Objective: The purpose of this study is to retrospectively investigate whether pretreatment multiparametric MRI findings can predict biochemical recurrence in patients who underwent radical prostatectomy (RP) for localized prostate cancer.
Materials and methods: In this study, 282 patients with biopsy-proven prostate cancer who received RP underwent pretreatment MRI using a phased-array coil at 3 T, including T2-weighted imaging (T2WI), diffusion-weighted imaging (DWI), and dynamic contrast-enhanced MRI (DCE-MRI). MRI variables included apparent tumor presence on combined imaging sequences, extracapsular extension, and tumor size on DWI or DCE-MRI. Clinical variables included baseline prostate-specific antigen (PSA) level, clinical stage, and Gleason score at biopsy. The relationship between clinical and imaging variables and biochemical recurrence was evaluated using Cox regression analysis.
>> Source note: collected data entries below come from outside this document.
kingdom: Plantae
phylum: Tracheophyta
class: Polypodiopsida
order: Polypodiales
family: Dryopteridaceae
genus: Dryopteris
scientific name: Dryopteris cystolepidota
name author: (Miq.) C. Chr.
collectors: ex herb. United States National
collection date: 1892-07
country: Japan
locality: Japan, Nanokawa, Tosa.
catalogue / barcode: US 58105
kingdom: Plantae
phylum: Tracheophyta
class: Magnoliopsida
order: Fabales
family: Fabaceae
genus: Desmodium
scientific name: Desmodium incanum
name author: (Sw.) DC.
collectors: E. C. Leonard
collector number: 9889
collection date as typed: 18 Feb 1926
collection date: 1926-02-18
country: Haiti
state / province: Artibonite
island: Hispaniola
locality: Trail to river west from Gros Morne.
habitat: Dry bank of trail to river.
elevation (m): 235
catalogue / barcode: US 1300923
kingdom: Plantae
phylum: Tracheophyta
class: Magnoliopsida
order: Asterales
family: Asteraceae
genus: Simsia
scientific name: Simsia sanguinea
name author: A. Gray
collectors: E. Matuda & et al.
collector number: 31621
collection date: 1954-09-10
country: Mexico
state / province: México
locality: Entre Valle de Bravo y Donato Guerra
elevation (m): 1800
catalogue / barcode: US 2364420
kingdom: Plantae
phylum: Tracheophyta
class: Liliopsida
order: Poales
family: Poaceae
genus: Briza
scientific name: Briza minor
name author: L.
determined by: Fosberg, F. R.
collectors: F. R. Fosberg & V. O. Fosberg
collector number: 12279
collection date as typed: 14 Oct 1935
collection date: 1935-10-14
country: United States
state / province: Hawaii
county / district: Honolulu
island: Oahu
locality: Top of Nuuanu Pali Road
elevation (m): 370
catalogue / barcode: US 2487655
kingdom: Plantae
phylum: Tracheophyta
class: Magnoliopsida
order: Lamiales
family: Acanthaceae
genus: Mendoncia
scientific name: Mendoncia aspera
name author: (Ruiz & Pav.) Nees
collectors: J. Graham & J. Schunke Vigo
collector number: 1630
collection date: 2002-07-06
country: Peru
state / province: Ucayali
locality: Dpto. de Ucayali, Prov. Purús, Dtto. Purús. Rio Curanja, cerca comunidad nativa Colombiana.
Results: After a median follow-up of 26 months, biochemical recurrence developed in 61 patients (22%). Univariate analysis revealed that all the imaging and clinical variables were significantly associated with biochemical recurrence (p < 0.01). On multivariate analysis, however, baseline PSA level (p = 0.002), Gleason score at biopsy (p = 0.024), and apparent tumor presence on combined T2WI, DWI, and DCE-MRI (p = 0.047) were the only significant independent predictors of biochemical recurrence. Of the independent predictors, apparent tumor presence on combined T2WI, DWI, and DCE-MRI showed the highest hazard ratio (2.38) compared with baseline PSA level (hazard ratio, 1.05) and Gleason score at biopsy (hazard ratio, 1.34).
Conclusion: The apparent tumor presence on combined T2WI, DWI, and DCE-MRI of pretreatment MRI is an independent predictor of biochemical recurrence after RP. This finding may be used to construct a predictive model for biochemical recurrence after surgery.